> _Your task_
What follows is a set of entries. Repeat them exactly, but not their pictures.

Minified JSON responses:
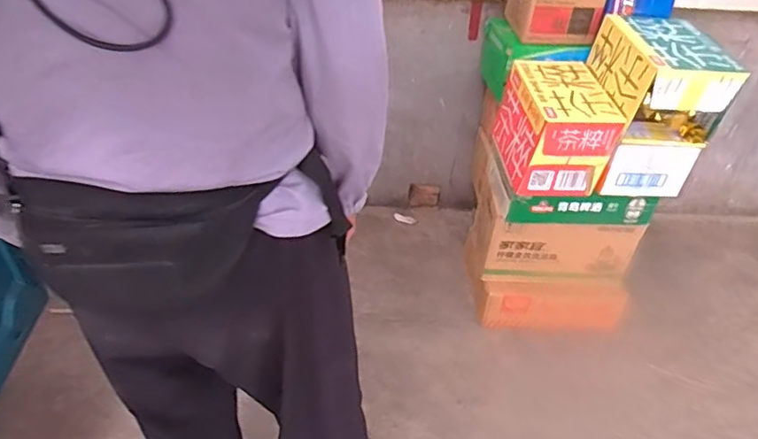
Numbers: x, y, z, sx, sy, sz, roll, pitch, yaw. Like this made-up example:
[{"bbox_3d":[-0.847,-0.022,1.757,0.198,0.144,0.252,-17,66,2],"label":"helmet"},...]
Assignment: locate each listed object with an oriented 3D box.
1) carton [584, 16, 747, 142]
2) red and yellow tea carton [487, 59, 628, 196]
[{"bbox_3d":[0.679,-0.355,1.402,0.224,0.185,0.319,0,39,-5],"label":"carton"},{"bbox_3d":[0.447,-0.245,1.489,0.212,0.234,0.327,1,39,-5],"label":"red and yellow tea carton"}]

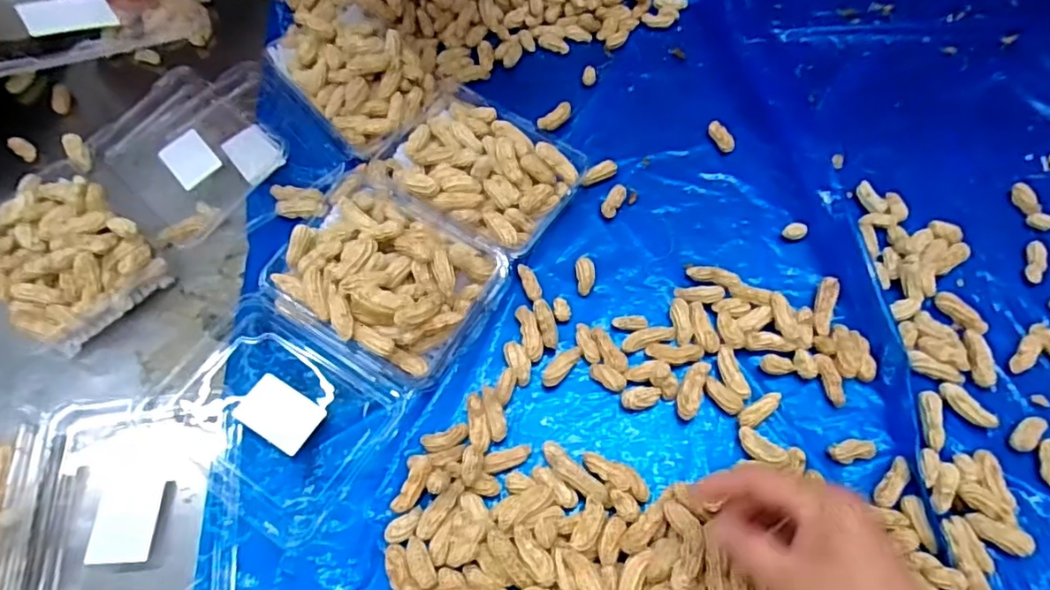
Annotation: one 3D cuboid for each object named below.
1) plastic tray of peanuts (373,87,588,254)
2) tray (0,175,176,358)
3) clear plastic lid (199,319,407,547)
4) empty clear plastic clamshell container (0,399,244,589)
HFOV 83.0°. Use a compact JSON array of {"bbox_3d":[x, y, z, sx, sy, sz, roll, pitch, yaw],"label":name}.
[{"bbox_3d":[-0.044,-0.118,0.555,0.174,0.056,0.143,29,66,16],"label":"plastic tray of peanuts"},{"bbox_3d":[-0.402,-0.038,0.512,0.168,0.052,0.119,39,68,20],"label":"tray"},{"bbox_3d":[-0.187,0.095,0.455,0.149,0.021,0.121,30,66,16],"label":"clear plastic lid"},{"bbox_3d":[-0.276,0.151,0.413,0.139,0.033,0.165,-8,61,-4],"label":"empty clear plastic clamshell container"}]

> _Result of the exercise_
Numbers: x, y, z, sx, sy, sz, roll, pitch, yaw. Like this made-up example:
[{"bbox_3d":[-0.847,-0.022,1.757,0.198,0.144,0.252,-17,66,2],"label":"helmet"},...]
Assignment: locate each listed object with an oriented 3D box.
1) carton [584, 16, 747, 142]
2) red and yellow tea carton [487, 59, 628, 196]
[{"bbox_3d":[0.679,-0.355,1.402,0.224,0.185,0.319,0,39,-5],"label":"carton"},{"bbox_3d":[0.447,-0.245,1.489,0.212,0.234,0.327,1,39,-5],"label":"red and yellow tea carton"}]

Annotation: one 3D cuboid for each object named below.
1) plastic tray of peanuts (373,87,588,254)
2) tray (0,175,176,358)
3) clear plastic lid (199,319,407,547)
4) empty clear plastic clamshell container (0,399,244,589)
HFOV 83.0°. Use a compact JSON array of {"bbox_3d":[x, y, z, sx, sy, sz, roll, pitch, yaw],"label":name}.
[{"bbox_3d":[-0.044,-0.118,0.555,0.174,0.056,0.143,29,66,16],"label":"plastic tray of peanuts"},{"bbox_3d":[-0.402,-0.038,0.512,0.168,0.052,0.119,39,68,20],"label":"tray"},{"bbox_3d":[-0.187,0.095,0.455,0.149,0.021,0.121,30,66,16],"label":"clear plastic lid"},{"bbox_3d":[-0.276,0.151,0.413,0.139,0.033,0.165,-8,61,-4],"label":"empty clear plastic clamshell container"}]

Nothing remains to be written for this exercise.